FAQ — Questions fréquentes sur le voyage avec des enfants dans les Dolomites
1. Les Dolomites avec des enfants, est-ce possible pour des parents qui ne sont pas des montagnards aguerris ?
Absolument oui. Grâce à un immense réseau de téléphériques qui vous emmènent jusqu’à plus de 2000 mètres d’altitude, vous pouvez vous déplacer sur de magnifiques plateaux d’altitude bien plats, sans avoir à grimper la moindre côte raide. Les Dolomites sont absolument idéales pour les parents non entraînés avec enfants.
2. Peut-on se promener avec une poussette dans les Dolomites ?
Oui, mais il faut choisir soigneusement ses itinéraires. Le paradis pour les poussettes, c’est le plateau de l’Alpe di Siusi, les promenades autour des lacs (Lago di Carezza) et les chemins dans les vallées — ces sections plates sont accessibles même avec une poussette pliante classique. Pour un terrain plus accidenté, mieux vaut une poussette tout-terrain avec de grandes roues, et pour les sentiers de montagne plus étroits, il vous faudra un porte-bébé (si votre enfant le supporte).
3. Les refuges de montagne sont-ils équipés pour accueillir les enfants ?
La plupart des refuges (rifugi) pendant la haute saison estivale accueillent les familles. On y trouve couramment des chaises hautes pour enfants, ils réchauffent volontiers les petits pots que vous apportez ou vous proposent un menu enfant (soupes, pâtes). De plus, beaucoup d’entre eux disposent d’aires de jeux extérieures avec bac à sable et structures d’escalade.
4. Que mettre dans le sac des enfants pour une randonnée ?
Le secret, c’est la superposition. Même en août, la météo en montagne peut changer en un éclair. Emportez une veste imperméable de qualité, un polaire, des chaussures solides, mais aussi un chapeau, des lunettes de soleil et de la crème solaire SPF 50, car le soleil de montagne tape incroyablement fort même à travers les nuages. Un porte-bébé est également utile (si votre enfant le supporte) ainsi que suffisamment de goûters pour motiver les plus grands.
5. Faut-il réserver son hébergement à l’avance dans les Dolomites ?

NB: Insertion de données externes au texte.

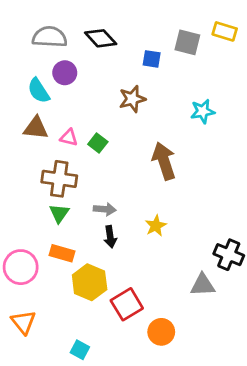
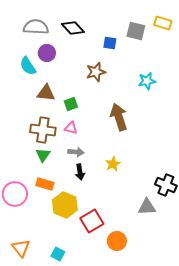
brown triangle: (36, 128) -> (46, 93), moved
pink triangle: (69, 138) -> (71, 128), moved
green square: (98, 143) -> (71, 104), turned 32
orange triangle: (23, 322) -> (21, 248), moved

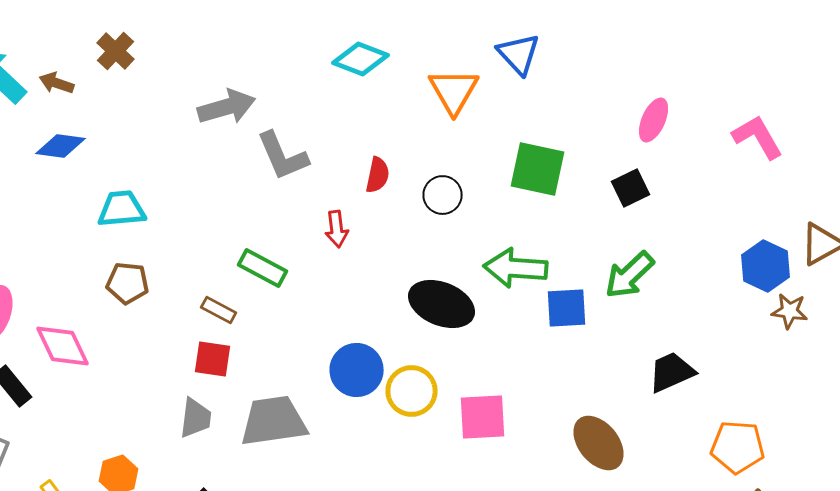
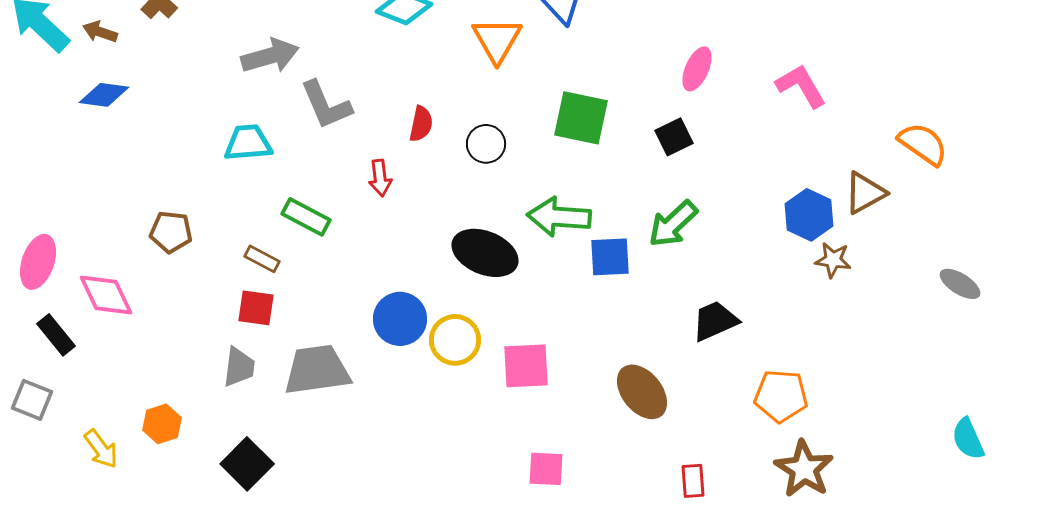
cyan trapezoid: (122, 209) -> (248, 143), moved

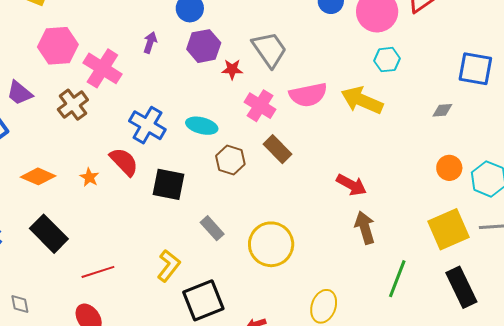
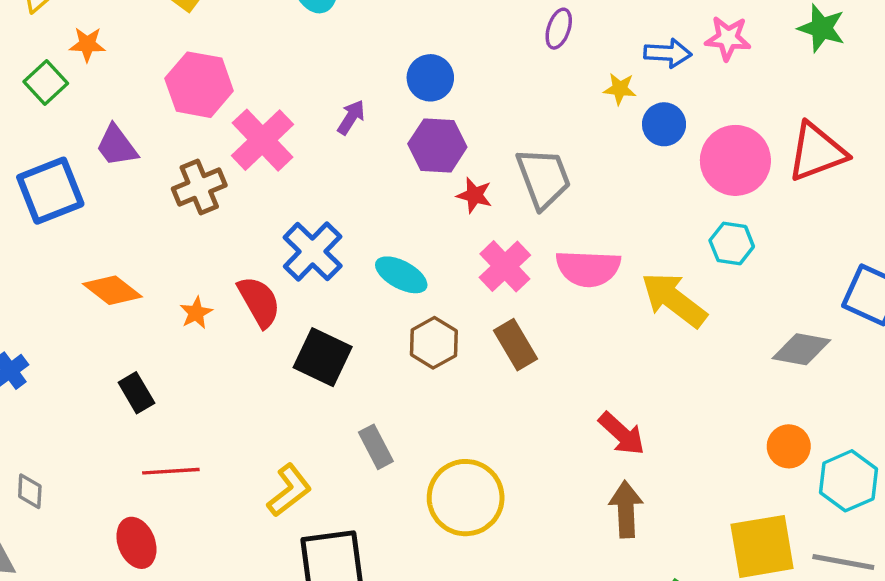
gray diamond: (442, 110) -> (801, 349), size x1.6
black rectangle: (49, 234) -> (136, 393), moved, size x0.6

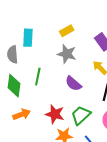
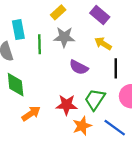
green line: (38, 77) -> (40, 44), moved

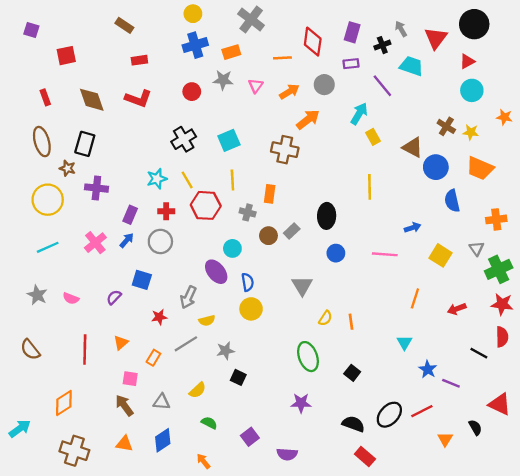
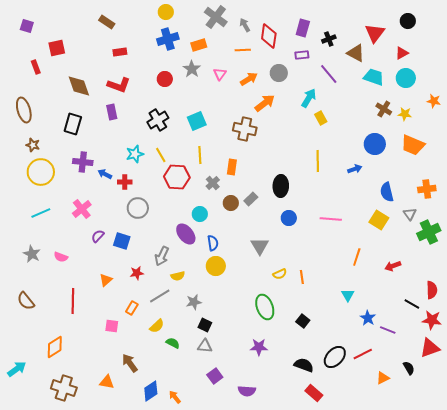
black circle: (474, 24) -> (408, 21), size x0.6
gray arrow: (401, 29) -> (245, 25), moved
cyan trapezoid: (411, 66) -> (374, 77), moved
gray star: (223, 80) -> (192, 69), turned 30
red rectangle: (45, 97) -> (36, 67), moved
brown ellipse: (42, 142) -> (24, 110), moved
brown triangle: (413, 147) -> (356, 53), moved
brown star: (67, 168) -> (33, 145), moved
blue semicircle: (452, 201) -> (387, 192), moved
red cross: (166, 211) -> (125, 182), moved
gray cross: (248, 212) -> (213, 183), turned 32
purple rectangle: (130, 215) -> (112, 112), moved, turned -35
blue arrow: (413, 228) -> (355, 169), moved
blue arrow: (127, 240) -> (105, 174), moved, turned -104
purple semicircle: (114, 297) -> (98, 236), moved
red star: (502, 304) -> (432, 320), moved
yellow semicircle: (325, 318) -> (280, 274), turned 32
orange triangle: (121, 343) -> (106, 280), moved
yellow semicircle: (198, 390) -> (157, 326), moved
gray triangle: (162, 402) -> (205, 346), moved
red triangle: (500, 404) -> (430, 348), turned -45
brown arrow: (124, 405) -> (130, 363), moved
green semicircle: (209, 423) -> (173, 343), moved
orange triangle: (445, 439) -> (383, 378), turned 32
blue diamond: (163, 440) -> (151, 391), moved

Certainement. Si vous planifiez un voyage en juillet ou août, réservez votre hébergement idéalement dès janvier ou au plus tard au printemps. Les Alpes italiennes sont très fréquentées en été et les appartements familiaux de qualité près des remontées mécaniques disparaissent en premier.
6. Les chiens sont-ils acceptés dans les téléphériques et sur les sentiers de randonnée dans les Dolomites ?
Oui, la plupart des téléphériques acceptent les chiens (souvent moyennant un petit supplément) et dans les parcs nationaux vous pouvez vous promener avec votre chien sans problème, il est seulement obligatoire de le tenir en laisse en permanence. Pour les téléphériques, prévoyez toujours une muselière dans votre sac à dos par précaution.
7. Combien coûtent les téléphériques dans les Dolomites ?
Les téléphériques ne sont pas vraiment une affaire bon marché. Un billet aller-retour pour adulte coûte généralement entre 25 et 40 euros selon la longueur du téléphérique. Les enfants jusqu’à un certain âge (souvent jusqu’à 6 ou 8 ans) bénéficient d’un trajet gratuit ou d’une réduction importante, mais cela peut varier légèrement selon les exploitants. Si vous prévoyez d’utiliser beaucoup les téléphériques, il vaut la peine d’envisager des pass de plusieurs jours.